Wednesday 20 February 2008

Maritime Museum and Sydney Harbor






Well - we are fortunate enough to be staying within walking distance of Sydney Harbor.

We started off at the free National Maritime Museum in Darling Harbor on our first morning in Sydney. It is an excellent museum. We took the general tour. Our tour guide was really interesting because it turns out he came to Austrailia when he was 6 years old as an orphan. They sent several orphans to Australia from England during WWII. The Suez Canal was blocked so they had to take a ship to Canada and then a train all the way across the country to Vancouver. The ship they were supposed to take from there had been bombed in the war so they had to wait in Vancouver for a month before boarding a different ship. They stopped in Hawaii, but because they had 20 children listed on one passport they weren't allowed to leave the ship until the authorities got in touch with Washington. By then, it was too late so they sailed on to Fiji. In Fiji our tour guide saw bananas, pineapples and coconuts for the first time. The people there were really warm and friendly and he has really fond memories of Fiji. Next, they sailed to Auckland and then on to Eastern Australia. I think he had a tough time growing up without a family, but things seemed to have worked out and he has a lovely grandaughter at the moment.
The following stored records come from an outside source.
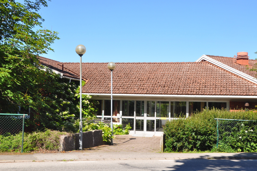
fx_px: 385
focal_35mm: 54
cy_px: 79
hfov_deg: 36.9
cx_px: 131
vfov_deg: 25.1
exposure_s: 1/125
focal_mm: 32
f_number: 13
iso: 200
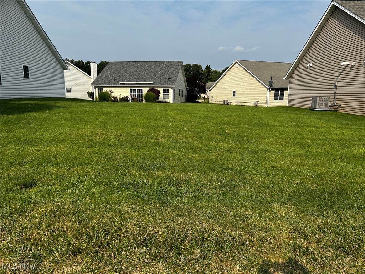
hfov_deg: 67.3
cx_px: 182
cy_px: 137
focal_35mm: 26
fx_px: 274
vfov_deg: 53.1
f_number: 1.5
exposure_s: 1/4115
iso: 50
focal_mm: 5.7
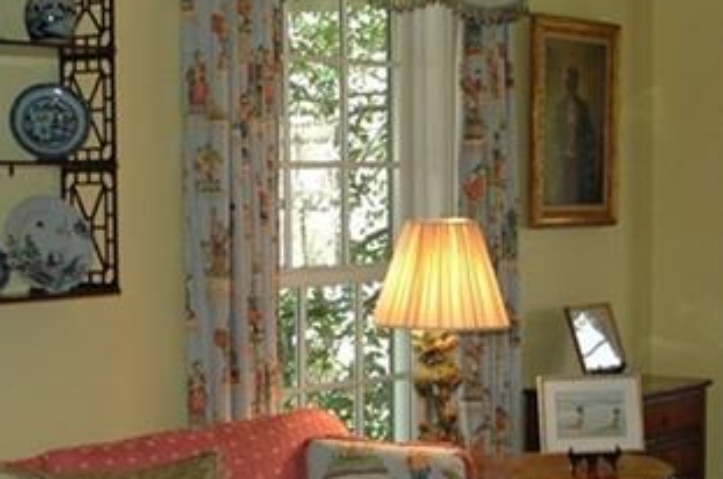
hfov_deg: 22.9
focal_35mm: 89
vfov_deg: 15.2
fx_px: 1784
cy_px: 356
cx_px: 384
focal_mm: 18
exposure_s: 1/100
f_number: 4
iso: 640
Next, we visited the Aquarium (see the previous blog entry) and finally we walked over to Circular Quay for coffee and a walk around. Later, we met Andy at the Lord Nelson pub in 'The Rocks', the site of Sydney's first European settlement. It used to be a real unsavoury area as sailors, whalers and scoundrels drank and brawled in and around the pubs. It has cleaned up nicely and there are some really interesting buildings, shops, restaurants and pubs in the area now.